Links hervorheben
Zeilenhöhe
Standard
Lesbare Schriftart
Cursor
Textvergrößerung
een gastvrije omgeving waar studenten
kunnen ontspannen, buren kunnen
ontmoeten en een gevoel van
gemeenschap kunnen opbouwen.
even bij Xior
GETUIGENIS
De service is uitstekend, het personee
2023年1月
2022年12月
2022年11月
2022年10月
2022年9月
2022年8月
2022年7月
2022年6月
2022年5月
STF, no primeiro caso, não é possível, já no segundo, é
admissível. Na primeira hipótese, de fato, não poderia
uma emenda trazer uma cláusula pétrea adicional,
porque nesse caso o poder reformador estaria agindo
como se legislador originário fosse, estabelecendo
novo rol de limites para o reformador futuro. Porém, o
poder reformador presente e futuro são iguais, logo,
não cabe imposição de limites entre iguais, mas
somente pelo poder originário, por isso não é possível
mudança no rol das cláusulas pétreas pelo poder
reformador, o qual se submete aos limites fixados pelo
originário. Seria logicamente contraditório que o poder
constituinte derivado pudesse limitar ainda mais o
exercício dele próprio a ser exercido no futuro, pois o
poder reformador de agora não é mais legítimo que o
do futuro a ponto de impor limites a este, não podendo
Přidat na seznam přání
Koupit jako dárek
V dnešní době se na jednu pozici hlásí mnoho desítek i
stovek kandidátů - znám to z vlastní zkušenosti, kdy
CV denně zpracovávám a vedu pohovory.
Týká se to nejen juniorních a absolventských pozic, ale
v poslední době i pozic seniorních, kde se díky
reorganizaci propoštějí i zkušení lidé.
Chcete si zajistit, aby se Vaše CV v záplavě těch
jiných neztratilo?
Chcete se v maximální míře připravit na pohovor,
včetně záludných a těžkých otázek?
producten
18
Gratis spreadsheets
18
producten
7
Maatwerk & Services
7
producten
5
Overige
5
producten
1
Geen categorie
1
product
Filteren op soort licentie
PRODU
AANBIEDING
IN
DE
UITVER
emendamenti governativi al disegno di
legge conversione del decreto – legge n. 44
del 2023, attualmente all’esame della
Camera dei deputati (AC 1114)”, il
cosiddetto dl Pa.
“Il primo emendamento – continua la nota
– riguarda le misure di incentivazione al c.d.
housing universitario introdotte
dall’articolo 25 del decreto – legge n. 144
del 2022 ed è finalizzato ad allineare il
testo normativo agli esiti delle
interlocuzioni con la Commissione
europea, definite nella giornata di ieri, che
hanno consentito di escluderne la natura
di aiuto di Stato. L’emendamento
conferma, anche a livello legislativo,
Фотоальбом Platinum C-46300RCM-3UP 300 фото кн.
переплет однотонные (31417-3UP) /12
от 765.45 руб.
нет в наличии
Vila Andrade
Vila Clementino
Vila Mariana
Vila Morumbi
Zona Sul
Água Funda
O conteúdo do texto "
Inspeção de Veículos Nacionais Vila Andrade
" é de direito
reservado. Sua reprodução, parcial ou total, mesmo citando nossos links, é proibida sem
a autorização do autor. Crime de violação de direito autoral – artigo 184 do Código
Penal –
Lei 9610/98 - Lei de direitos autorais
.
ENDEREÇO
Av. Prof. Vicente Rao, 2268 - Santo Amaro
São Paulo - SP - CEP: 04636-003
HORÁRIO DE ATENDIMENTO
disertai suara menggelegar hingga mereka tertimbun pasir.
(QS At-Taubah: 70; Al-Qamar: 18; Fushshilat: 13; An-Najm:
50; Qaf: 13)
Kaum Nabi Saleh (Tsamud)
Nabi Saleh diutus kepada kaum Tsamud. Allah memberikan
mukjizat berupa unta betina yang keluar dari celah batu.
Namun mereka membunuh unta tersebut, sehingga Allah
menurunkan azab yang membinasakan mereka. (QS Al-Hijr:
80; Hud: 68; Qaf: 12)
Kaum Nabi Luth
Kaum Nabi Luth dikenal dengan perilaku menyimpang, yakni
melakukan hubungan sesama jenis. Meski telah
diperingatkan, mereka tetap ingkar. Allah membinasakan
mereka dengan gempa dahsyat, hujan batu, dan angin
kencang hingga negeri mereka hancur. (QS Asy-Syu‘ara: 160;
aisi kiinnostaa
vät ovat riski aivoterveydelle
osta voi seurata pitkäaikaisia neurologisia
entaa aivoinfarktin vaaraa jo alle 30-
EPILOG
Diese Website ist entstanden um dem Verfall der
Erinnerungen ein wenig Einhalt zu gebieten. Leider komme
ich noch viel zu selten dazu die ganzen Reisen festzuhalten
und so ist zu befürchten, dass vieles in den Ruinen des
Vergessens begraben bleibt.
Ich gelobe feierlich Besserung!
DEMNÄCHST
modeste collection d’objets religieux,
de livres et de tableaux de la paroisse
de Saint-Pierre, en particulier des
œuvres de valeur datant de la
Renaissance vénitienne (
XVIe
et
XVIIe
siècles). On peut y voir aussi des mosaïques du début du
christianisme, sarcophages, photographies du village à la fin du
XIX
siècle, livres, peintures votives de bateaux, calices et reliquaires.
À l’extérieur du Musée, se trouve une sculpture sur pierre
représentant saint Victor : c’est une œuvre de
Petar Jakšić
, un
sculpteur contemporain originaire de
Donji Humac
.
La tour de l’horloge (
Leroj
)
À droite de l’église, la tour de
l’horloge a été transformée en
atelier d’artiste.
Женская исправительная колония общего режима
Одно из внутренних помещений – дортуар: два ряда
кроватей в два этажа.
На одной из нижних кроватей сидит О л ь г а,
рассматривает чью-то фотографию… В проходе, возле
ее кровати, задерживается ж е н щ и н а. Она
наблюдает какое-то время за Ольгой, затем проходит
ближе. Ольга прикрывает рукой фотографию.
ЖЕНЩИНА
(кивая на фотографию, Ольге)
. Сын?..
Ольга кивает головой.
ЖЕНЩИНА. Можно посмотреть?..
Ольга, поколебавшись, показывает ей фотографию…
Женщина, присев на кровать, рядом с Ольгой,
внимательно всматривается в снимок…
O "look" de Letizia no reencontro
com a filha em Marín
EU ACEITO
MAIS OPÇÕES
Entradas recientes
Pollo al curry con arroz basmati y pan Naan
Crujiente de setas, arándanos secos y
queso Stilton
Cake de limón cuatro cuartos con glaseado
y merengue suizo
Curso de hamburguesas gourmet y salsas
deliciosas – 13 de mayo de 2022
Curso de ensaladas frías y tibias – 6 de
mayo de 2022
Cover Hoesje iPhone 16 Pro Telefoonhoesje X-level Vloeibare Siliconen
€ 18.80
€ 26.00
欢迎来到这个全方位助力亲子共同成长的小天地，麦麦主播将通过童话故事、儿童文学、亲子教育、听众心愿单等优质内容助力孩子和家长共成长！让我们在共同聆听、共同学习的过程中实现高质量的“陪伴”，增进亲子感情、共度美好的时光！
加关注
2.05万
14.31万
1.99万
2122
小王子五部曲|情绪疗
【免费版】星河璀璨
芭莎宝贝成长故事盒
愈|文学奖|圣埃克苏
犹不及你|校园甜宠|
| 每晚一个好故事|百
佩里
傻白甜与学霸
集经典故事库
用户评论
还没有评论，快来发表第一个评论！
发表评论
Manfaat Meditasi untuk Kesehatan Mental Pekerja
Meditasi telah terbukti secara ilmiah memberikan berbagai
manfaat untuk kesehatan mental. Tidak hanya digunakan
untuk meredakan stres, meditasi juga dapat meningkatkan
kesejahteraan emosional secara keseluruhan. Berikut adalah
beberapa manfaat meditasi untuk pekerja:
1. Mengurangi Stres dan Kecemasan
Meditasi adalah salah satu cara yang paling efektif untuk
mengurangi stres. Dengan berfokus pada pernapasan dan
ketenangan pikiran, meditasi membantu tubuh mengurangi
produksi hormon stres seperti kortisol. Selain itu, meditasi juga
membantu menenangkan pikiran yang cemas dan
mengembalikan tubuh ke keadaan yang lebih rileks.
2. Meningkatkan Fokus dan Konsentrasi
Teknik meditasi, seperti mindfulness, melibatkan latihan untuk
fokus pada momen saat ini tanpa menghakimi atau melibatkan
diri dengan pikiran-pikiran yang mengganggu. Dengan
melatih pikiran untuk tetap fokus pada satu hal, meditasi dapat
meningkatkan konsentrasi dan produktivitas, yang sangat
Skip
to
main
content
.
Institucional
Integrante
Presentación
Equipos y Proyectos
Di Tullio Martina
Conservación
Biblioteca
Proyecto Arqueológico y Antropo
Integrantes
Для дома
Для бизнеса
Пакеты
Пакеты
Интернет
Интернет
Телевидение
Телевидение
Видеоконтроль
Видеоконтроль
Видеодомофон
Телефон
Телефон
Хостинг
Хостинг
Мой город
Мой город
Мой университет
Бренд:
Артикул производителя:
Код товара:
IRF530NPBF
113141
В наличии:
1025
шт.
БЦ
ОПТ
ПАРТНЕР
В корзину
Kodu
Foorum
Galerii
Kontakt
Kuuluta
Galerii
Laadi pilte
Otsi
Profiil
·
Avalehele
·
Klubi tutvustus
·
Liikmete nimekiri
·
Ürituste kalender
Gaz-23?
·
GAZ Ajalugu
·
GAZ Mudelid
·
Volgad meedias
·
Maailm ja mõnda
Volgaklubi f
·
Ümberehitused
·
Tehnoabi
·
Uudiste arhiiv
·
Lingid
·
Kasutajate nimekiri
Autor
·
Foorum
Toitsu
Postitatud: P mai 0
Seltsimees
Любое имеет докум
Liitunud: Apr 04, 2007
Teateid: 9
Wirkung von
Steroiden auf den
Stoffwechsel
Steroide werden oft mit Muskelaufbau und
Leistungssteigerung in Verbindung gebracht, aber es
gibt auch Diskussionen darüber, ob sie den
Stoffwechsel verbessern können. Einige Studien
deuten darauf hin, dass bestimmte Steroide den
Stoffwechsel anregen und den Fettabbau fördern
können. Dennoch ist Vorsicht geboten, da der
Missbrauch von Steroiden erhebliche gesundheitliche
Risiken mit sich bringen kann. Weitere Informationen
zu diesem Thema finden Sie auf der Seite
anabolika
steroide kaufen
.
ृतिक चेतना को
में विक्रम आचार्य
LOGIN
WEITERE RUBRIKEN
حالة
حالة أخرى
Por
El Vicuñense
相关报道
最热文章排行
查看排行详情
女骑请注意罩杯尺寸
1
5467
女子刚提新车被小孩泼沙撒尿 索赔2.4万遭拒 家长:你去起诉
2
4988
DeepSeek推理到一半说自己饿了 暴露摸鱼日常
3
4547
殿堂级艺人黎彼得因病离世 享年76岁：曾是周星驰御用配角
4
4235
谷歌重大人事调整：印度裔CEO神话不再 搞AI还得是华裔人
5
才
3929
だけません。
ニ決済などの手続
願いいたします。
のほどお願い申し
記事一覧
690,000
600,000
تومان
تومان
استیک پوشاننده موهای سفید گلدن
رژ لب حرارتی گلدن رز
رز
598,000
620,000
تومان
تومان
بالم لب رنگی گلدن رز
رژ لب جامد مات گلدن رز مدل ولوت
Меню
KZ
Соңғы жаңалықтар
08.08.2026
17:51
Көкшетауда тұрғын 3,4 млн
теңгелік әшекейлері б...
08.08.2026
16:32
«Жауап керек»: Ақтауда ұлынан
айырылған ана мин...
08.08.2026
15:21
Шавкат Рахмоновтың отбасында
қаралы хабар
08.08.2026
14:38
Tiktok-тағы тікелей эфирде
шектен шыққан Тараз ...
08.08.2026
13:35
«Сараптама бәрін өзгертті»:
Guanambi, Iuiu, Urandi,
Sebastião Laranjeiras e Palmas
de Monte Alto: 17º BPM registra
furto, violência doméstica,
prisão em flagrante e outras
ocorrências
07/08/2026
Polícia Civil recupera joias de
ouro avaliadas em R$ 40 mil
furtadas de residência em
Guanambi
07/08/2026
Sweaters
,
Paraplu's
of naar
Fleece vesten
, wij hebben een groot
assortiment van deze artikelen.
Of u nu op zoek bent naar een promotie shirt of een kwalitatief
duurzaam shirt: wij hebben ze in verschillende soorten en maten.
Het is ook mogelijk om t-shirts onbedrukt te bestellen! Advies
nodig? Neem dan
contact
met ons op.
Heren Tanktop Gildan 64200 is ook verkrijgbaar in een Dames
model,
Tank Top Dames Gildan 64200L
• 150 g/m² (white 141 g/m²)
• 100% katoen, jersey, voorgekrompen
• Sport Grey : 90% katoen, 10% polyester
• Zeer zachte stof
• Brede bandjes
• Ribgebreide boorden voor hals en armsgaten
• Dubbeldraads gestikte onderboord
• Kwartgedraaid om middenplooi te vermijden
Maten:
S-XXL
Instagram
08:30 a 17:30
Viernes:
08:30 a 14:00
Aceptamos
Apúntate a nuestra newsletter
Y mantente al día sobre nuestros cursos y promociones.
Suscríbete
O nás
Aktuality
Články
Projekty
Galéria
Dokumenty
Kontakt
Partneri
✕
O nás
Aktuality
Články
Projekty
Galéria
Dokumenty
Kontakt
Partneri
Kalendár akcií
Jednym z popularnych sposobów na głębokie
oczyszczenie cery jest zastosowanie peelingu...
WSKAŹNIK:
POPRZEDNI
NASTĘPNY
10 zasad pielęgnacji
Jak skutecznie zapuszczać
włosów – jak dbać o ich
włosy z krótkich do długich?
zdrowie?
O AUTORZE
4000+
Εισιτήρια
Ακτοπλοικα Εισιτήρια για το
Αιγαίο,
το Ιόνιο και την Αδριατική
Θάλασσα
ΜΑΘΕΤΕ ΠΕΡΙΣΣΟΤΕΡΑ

□ □ □ □ □

▸ **TU OBJETIVO**
Reproduce sin ningún cambio las líneas que van desde el comienzo de las entradas hasta la línea que contiene "V dnešní době", incluida esta última.

▸ **RESPUESTA A CONTINUACIÓN**
Links hervorheben
Zeilenhöhe
Standard
Lesbare Schriftart
Cursor
Textvergrößerung
een gastvrije omgeving waar studenten
kunnen ontspannen, buren kunnen
ontmoeten en een gevoel van
gemeenschap kunnen opbouwen.
even bij Xior
GETUIGENIS
De service is uitstekend, het personee
2023年1月
2022年12月
2022年11月
2022年10月
2022年9月
2022年8月
2022年7月
2022年6月
2022年5月
STF, no primeiro caso, não é possível, já no segundo, é
admissível. Na primeira hipótese, de fato, não poderia
uma emenda trazer uma cláusula pétrea adicional,
porque nesse caso o poder reformador estaria agindo
como se legislador originário fosse, estabelecendo
novo rol de limites para o reformador futuro. Porém, o
poder reformador presente e futuro são iguais, logo,
não cabe imposição de limites entre iguais, mas
somente pelo poder originário, por isso não é possível
mudança no rol das cláusulas pétreas pelo poder
reformador, o qual se submete aos limites fixados pelo
originário. Seria logicamente contraditório que o poder
constituinte derivado pudesse limitar ainda mais o
exercício dele próprio a ser exercido no futuro, pois o
poder reformador de agora não é mais legítimo que o
do futuro a ponto de impor limites a este, não podendo
Přidat na seznam přání
Koupit jako dárek
V dnešní době se na jednu pozici hlásí mnoho desítek i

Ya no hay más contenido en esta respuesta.